Treat your LLMs as junior developers willing to apply various patterns willy nilly, caring only about fulfilling the ACs of given task and not about the longevity or well being of the system in general. They will not look at bigger picture to check if given pattern applies globally, or even if there are any other patterns.

•

joshka 2 days ago

Pattern language sites / books have existed for years.

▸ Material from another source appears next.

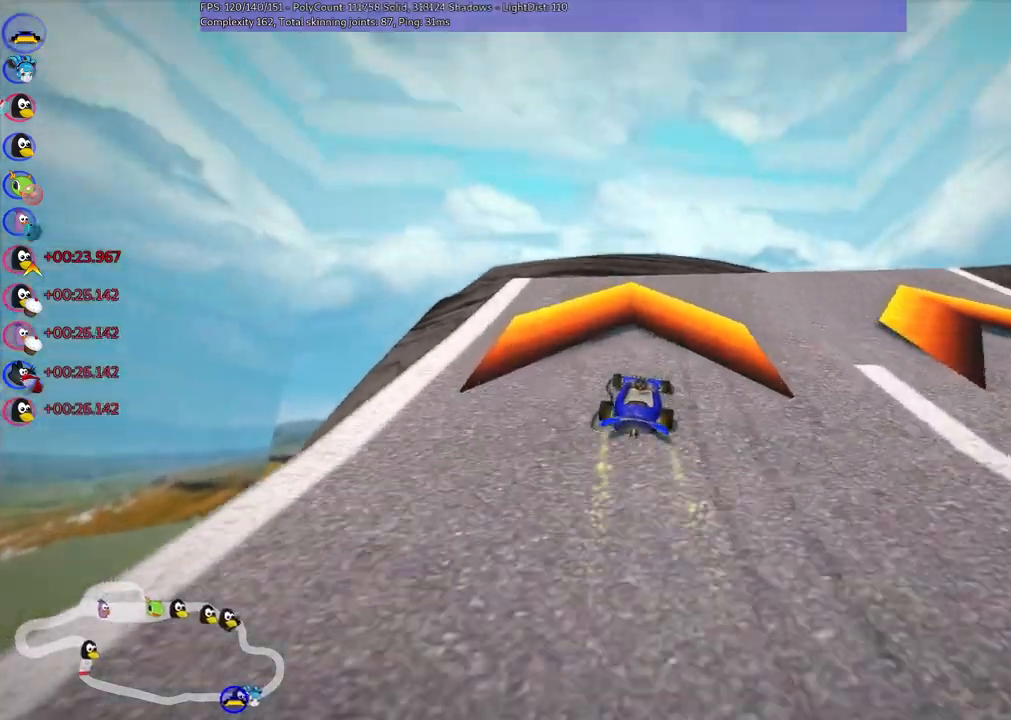
{"keys": ["m", "right", "up"], "events": [[100, "right", "down"], [233, "right", "up"], [433, "right", "down"], [467, "m", "down"]]}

The right approach is more work out what shared patterns are, make sure a bunch of reasonable ones are post trained into the models so that it's easy to refer to them by name (e.g. "tim pope / chris beams style commit messages", or "make invalid state unrepresentable") and then you're in a world where you can define your personal tasted through labels rather than repetition of the core arguments.

•

RossBencina 2 days ago

But pattern languages don't encode taste they encode known working solutions. Making invalid state unrepresentable is not a matter of taste it's a best practice.

•

vinay_ys 2 days ago

You can externalize the things you consider as taste by writing down generalized statements, but those statements need boundary conditions and exceptions to be also specified. Except, exceptions have exceptions and when to apply the rule vs when to use exception is contextual judgement. so, whatever residual that cannot be explicitly and unambiguously and generally spelled out, we call it as taste/judgement.

•

punnerud 3 days ago

If you have enough examples you can train an AI on your preferences, then use that distilled AI as a unit test. Don’t combine multiple into one AI. If they don’t agree you want it to fail so you can decide and retrain the tests.

•

petra 2 days ago

Is there an issue of taste when generating images with AI ? or can we relatively rapidly train people to generate beautiful images with decent amount of variety ?

•

nemomarx 2 days ago

ai generated images and art still seem to look cheap or untasteful to a lot of viewers, so it can't be that easy to train people on fixing that.

•

sigbottle 3 days ago

Exactly. Every single philosophical statement in history runs up against the issue where you can just say, "yeah, it's pretty much this. You just need to do <arbitrarily hard unspecified thing that is basically unfalsifiability>". (Including this one)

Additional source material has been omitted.